G20 Summit COVID-19 outcome deeply disappointing

Statement by Former Co-Chairs of the Independent Panel for Pandemic Preparedness and Response, Her Excellency President Ellen Johnson Sirleaf and Right Honourable Helen Clark

We are alarmed that rather than applying the well-documented lessons of the COVID-19 pandemic, the G20 has buried its head in the sand with many words, another task force, and little action. 

It would be an understatement to say that the decision of G20 Leaders meeting in Rome to respond to 22 months of the COVID-19 crisis by setting up a Health and Finance Minister Task Force, with no money behind it, is deeply disappointing. 

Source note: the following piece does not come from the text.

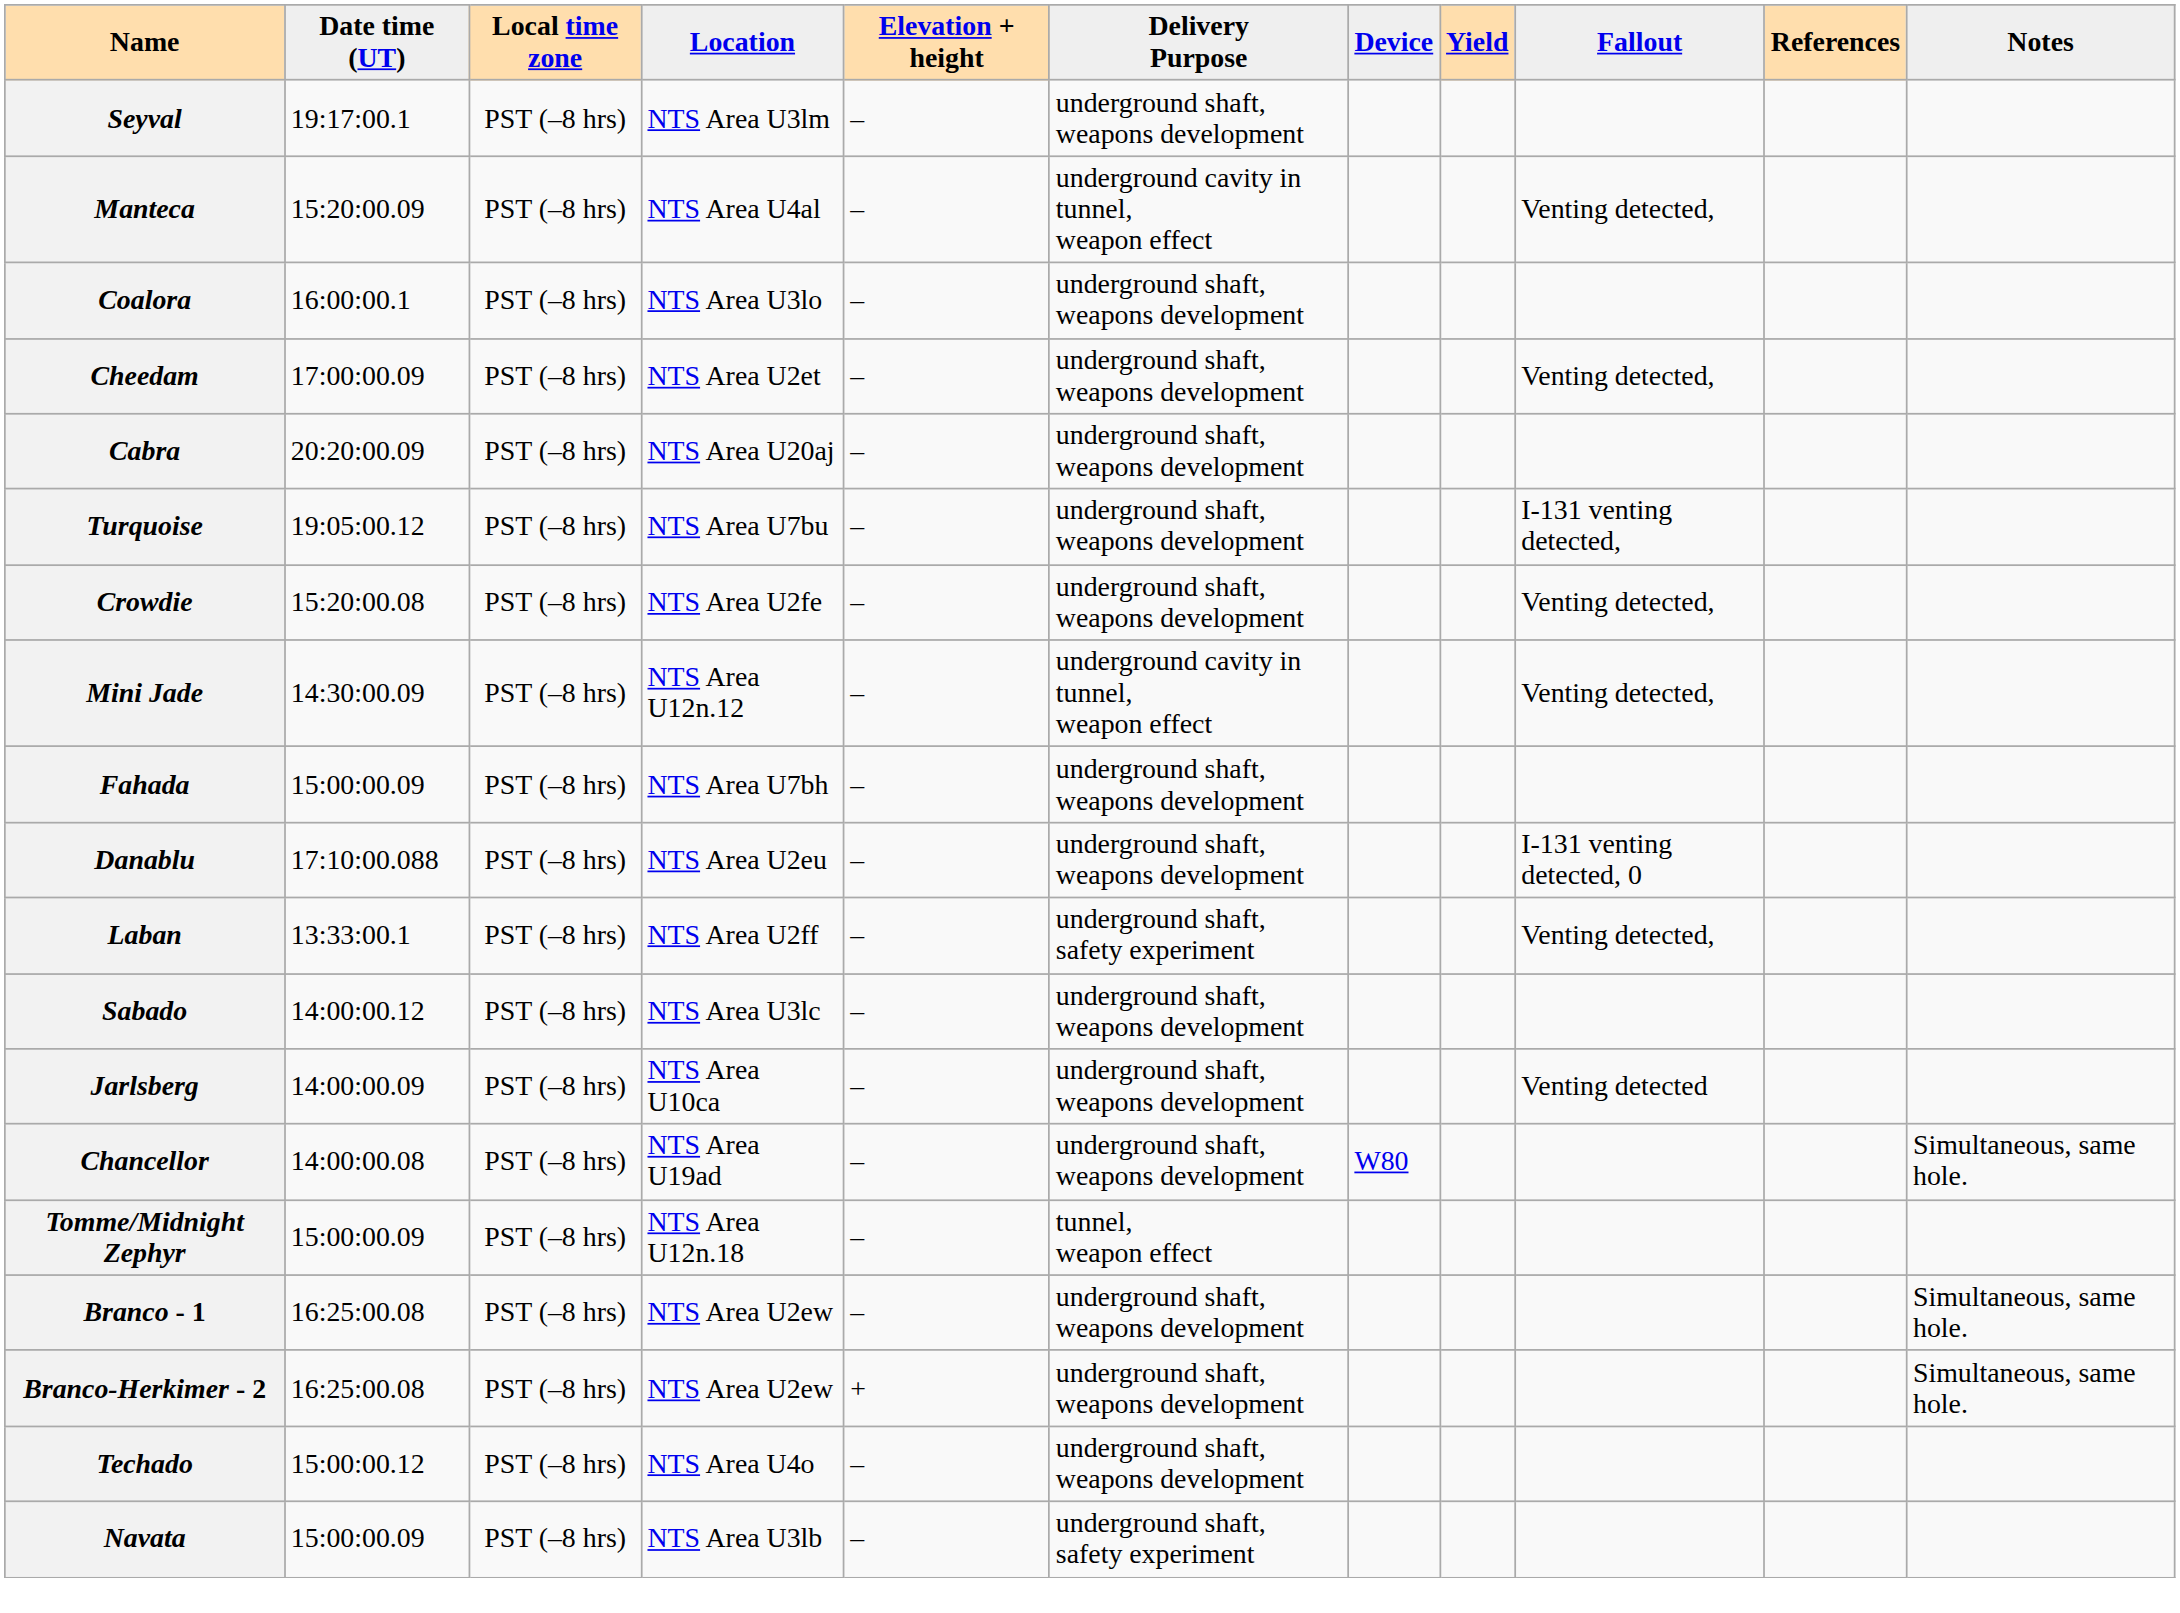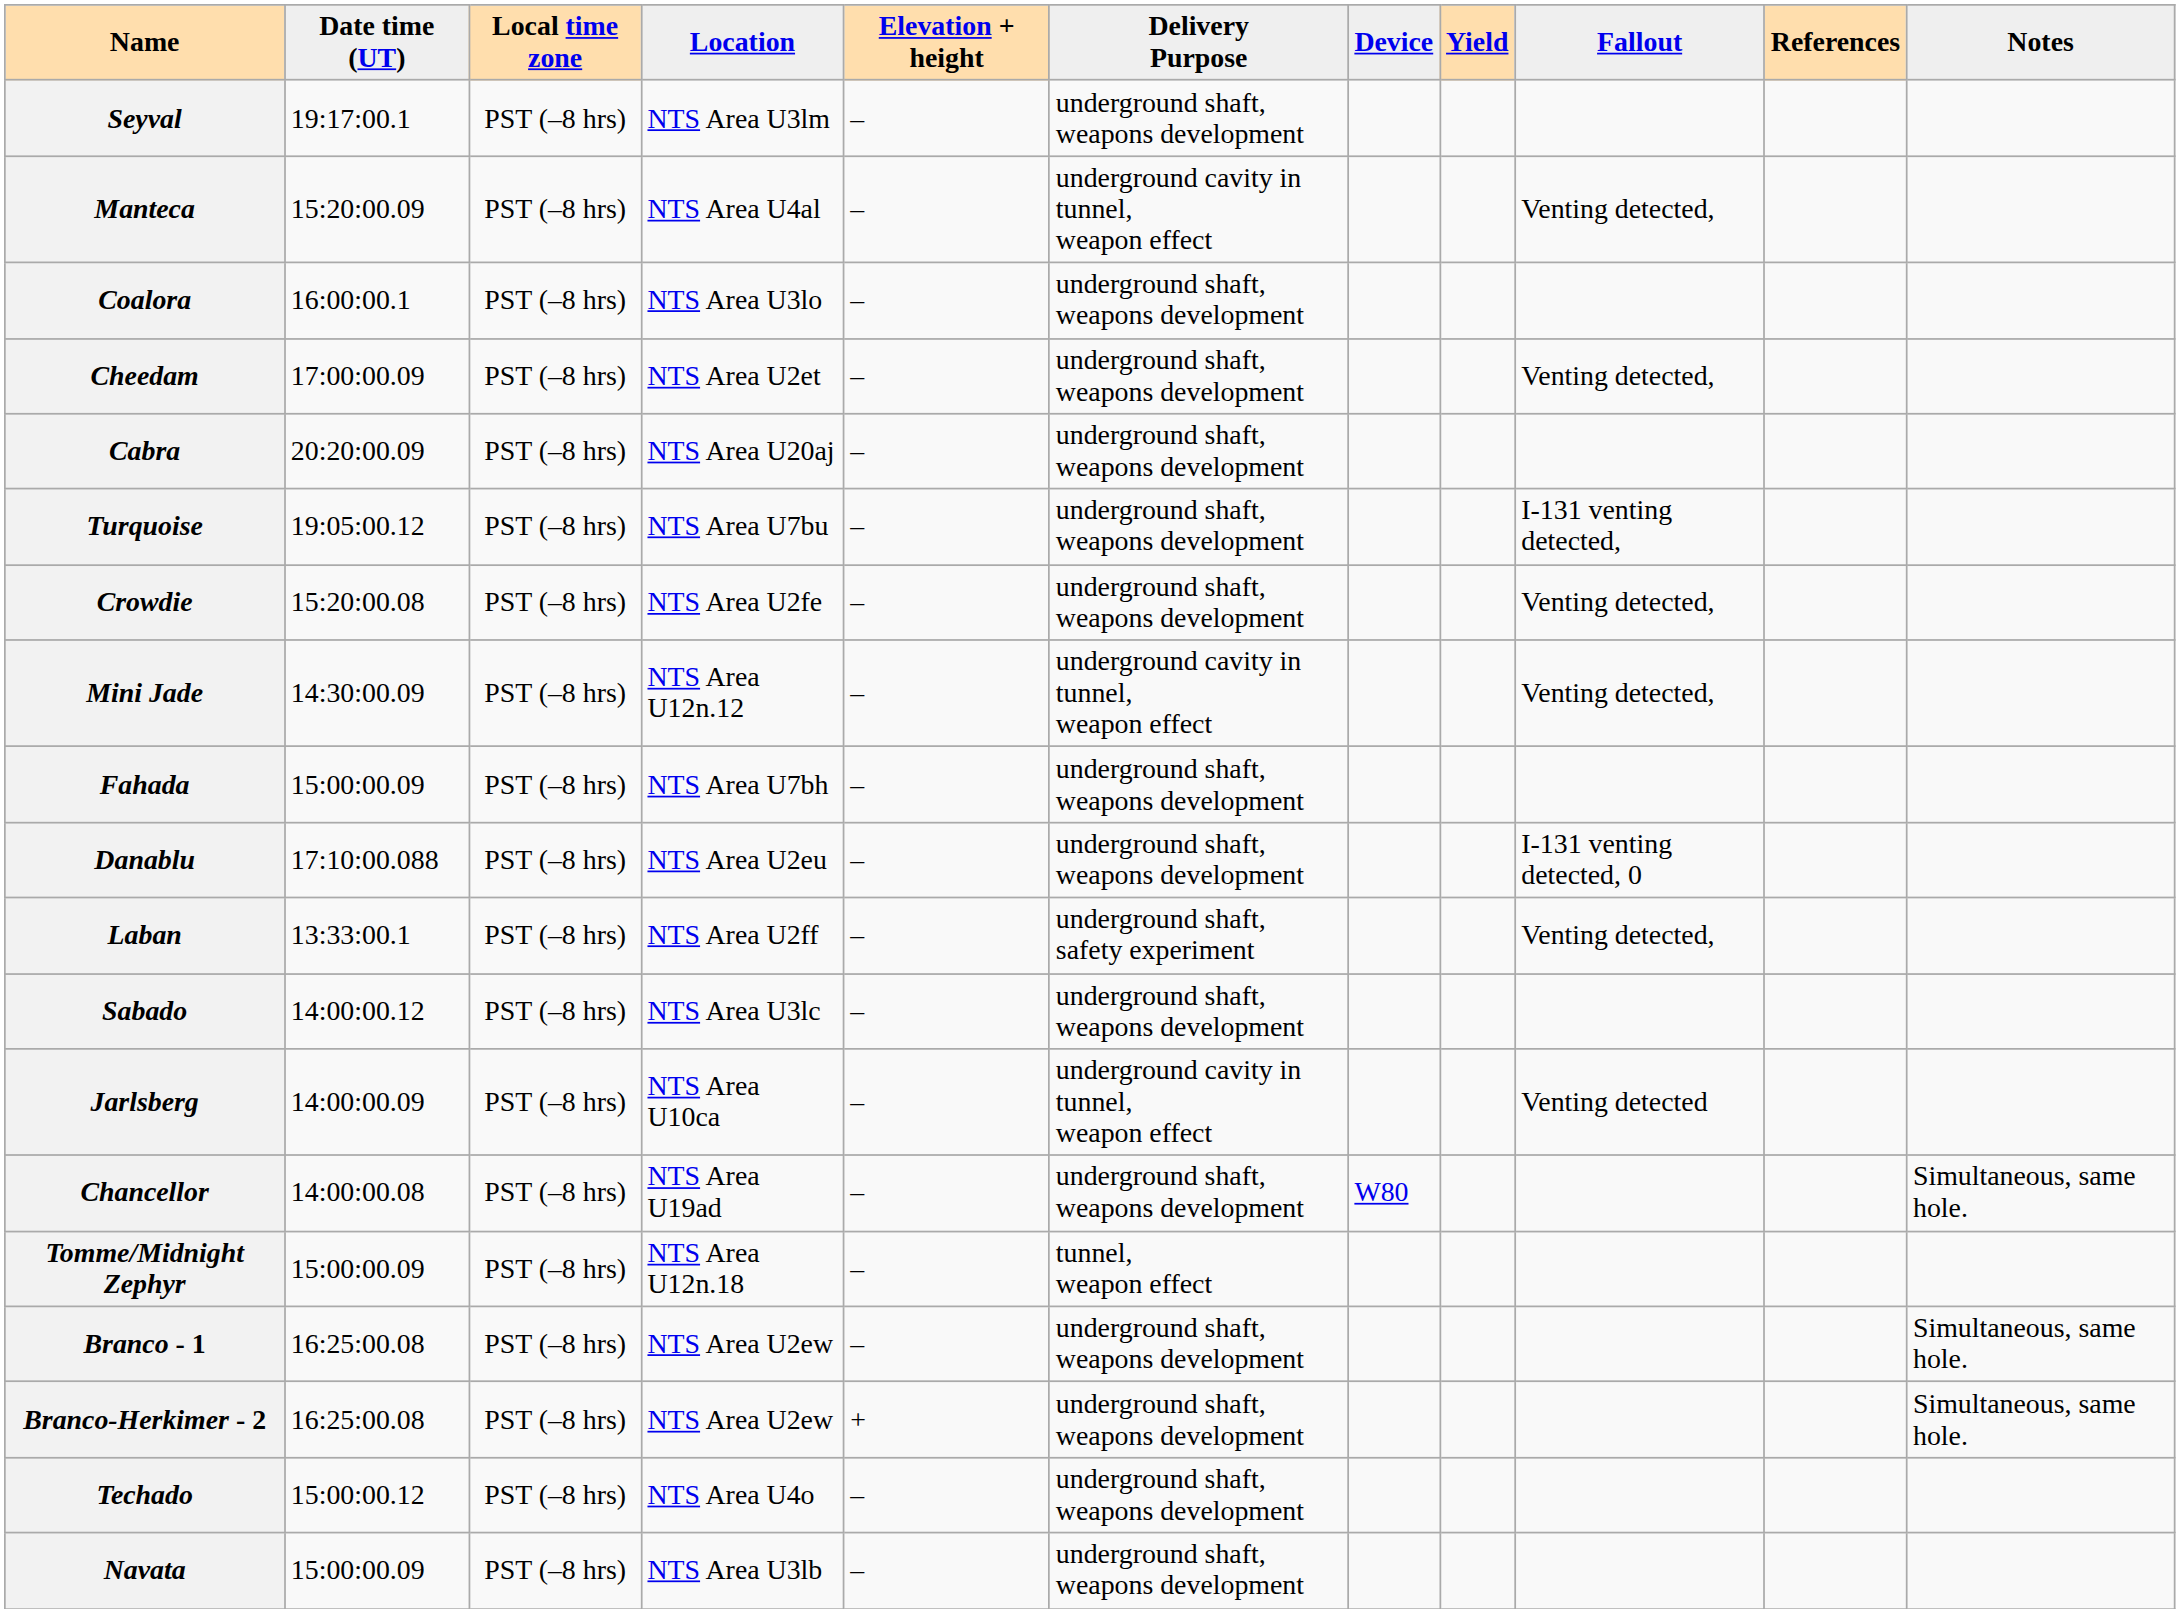Jarlsberg | Delivery Purpose: underground shaft, weapons development -> underground cavity in tunnel, weapon effect
Navata | Delivery Purpose: underground shaft, safety experiment -> underground shaft, weapons development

The G20 has ignored its own High Level Independent Panel on Financing the Global Commons for Pandemic Preparedness and Response, which showed why up to US$15 billion a year is needed in pandemic preparedness measures.   

As well, the G20 failed to support specific and urgent action to redistribute vaccine doses around the world. Without such action now, eighty countries are on track to miss the WHO’s target of vaccinating 40% of the population by the end of December this year.

The Independent Panel for Pandemic Preparedness and Response  was clear that pandemics are much more than health issues, and that there is a need for top level government leadership at the global level. This would avoid repetitions of the “lost months” of early 2020 which saw a local outbreak of COVID-19 become a raging global pandemic with devastating health, social and economic impacts. 

We called for a Global Health Threats Council endorsed by a United Nations General Assembly resolution to lead the way forward. We remain optimistic that the General Assembly will use our Panel’s recommendations as a platform for reform, as the UN Secretary-General has urged. We consider action at the level of the UN preferable to the G20 attempting to co-ordinate pandemic preparedness and response, because the UN is both legitimate and inclusive in its composition. 

We reiterate our call for global leadership of a nature and urgency appropriate to the scale of a crisis that has already killed a documented five million people.  The next pandemic could be more deadly than the current one. History will rightly be a harsh judge of those leaders who have failed to take the steps necessary to support a revamped global governance architecture and funding mechanism capable of helping the world rise to higher standards of pandemic preparedness and response.